● **Exercise brief**
Where an image appears, leave it out; otherwise repeat the data exactly.

Content revision data
—————
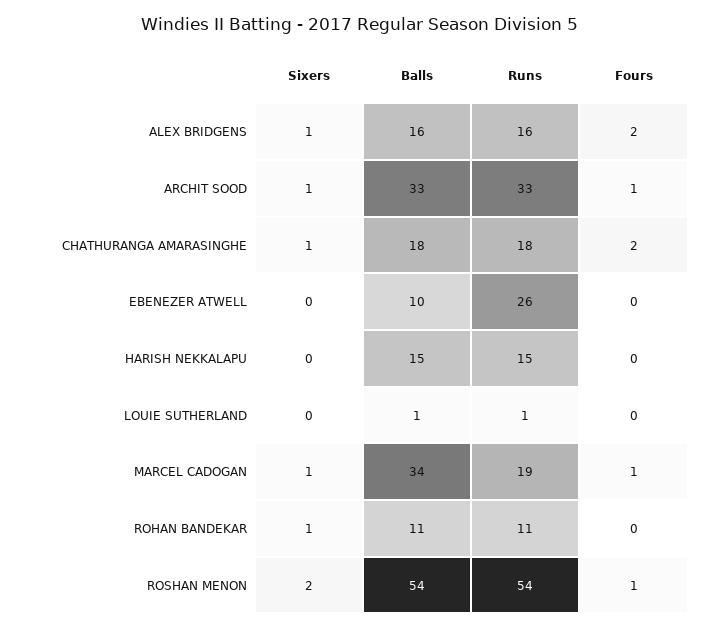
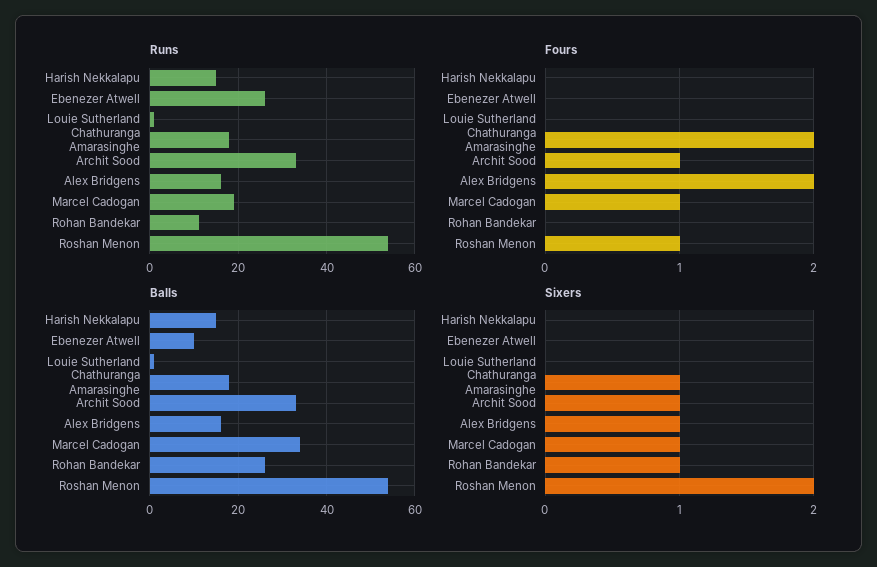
Balls, ROHAN BANDEKAR: 11 -> 25

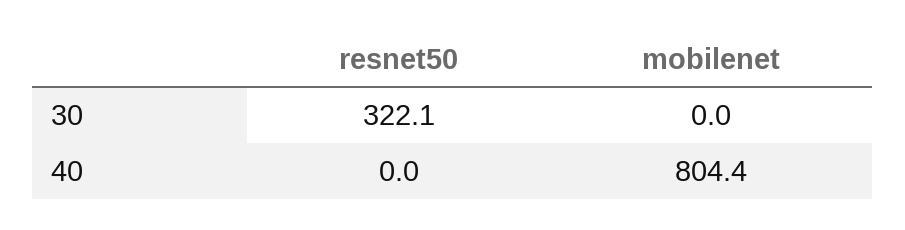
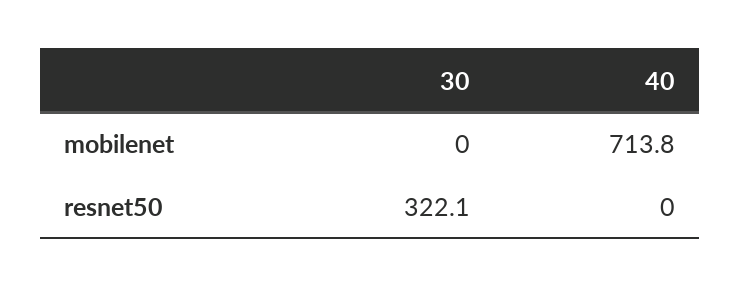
mobilenet, 40: 804.4 -> 713.8

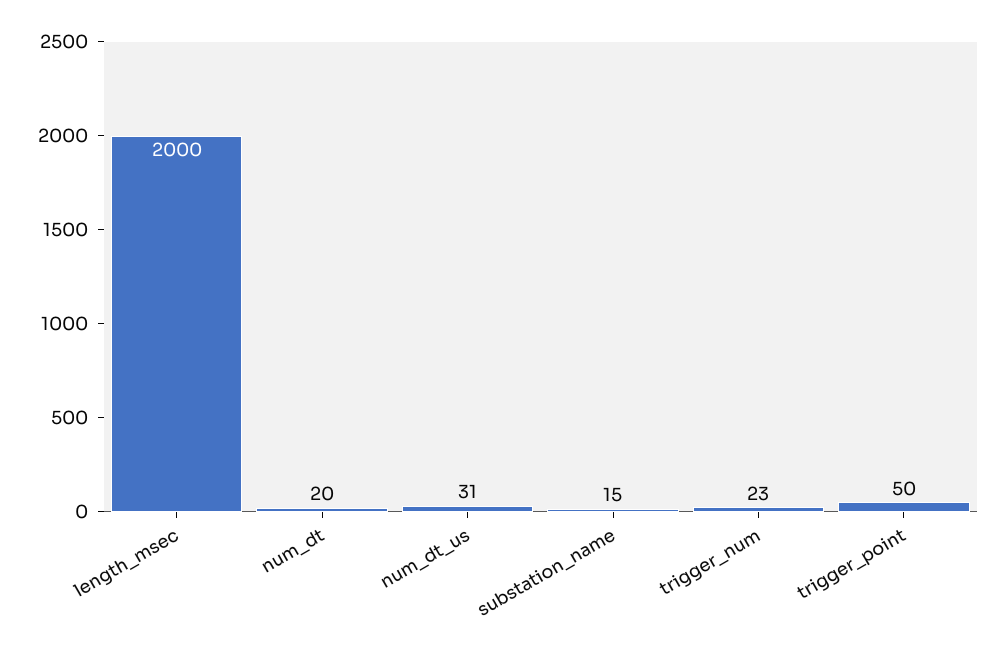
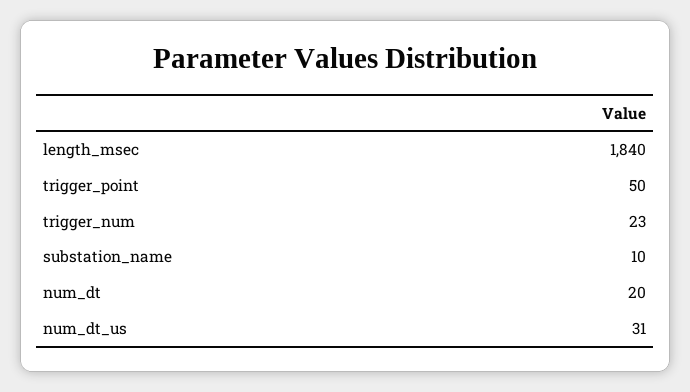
length_msec: 2000 -> 1840
substation_name: 15 -> 10

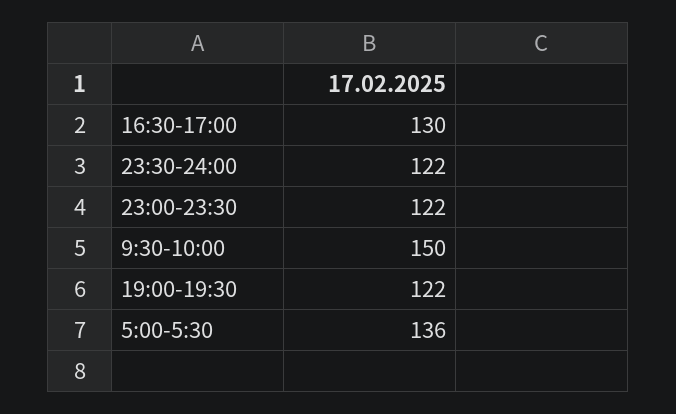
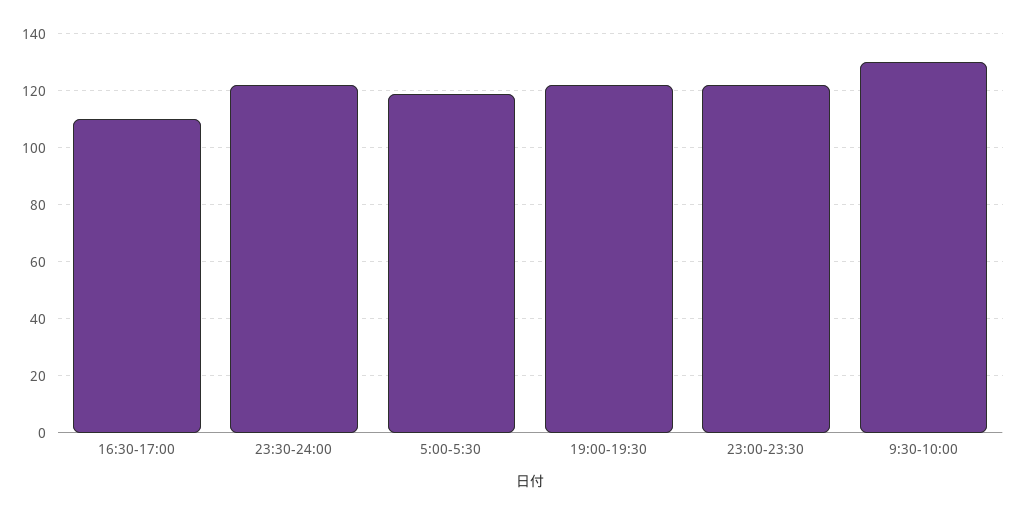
16:30-17:00: 130 -> 110
9:30-10:00: 150 -> 130
5:00-5:30: 136 -> 120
—————
● **Answer section**
Balls, ROHAN BANDEKAR: 11 -> 25

mobilenet, 40: 804.4 -> 713.8

length_msec: 2000 -> 1840
substation_name: 15 -> 10

16:30-17:00: 130 -> 110
9:30-10:00: 150 -> 130
5:00-5:30: 136 -> 120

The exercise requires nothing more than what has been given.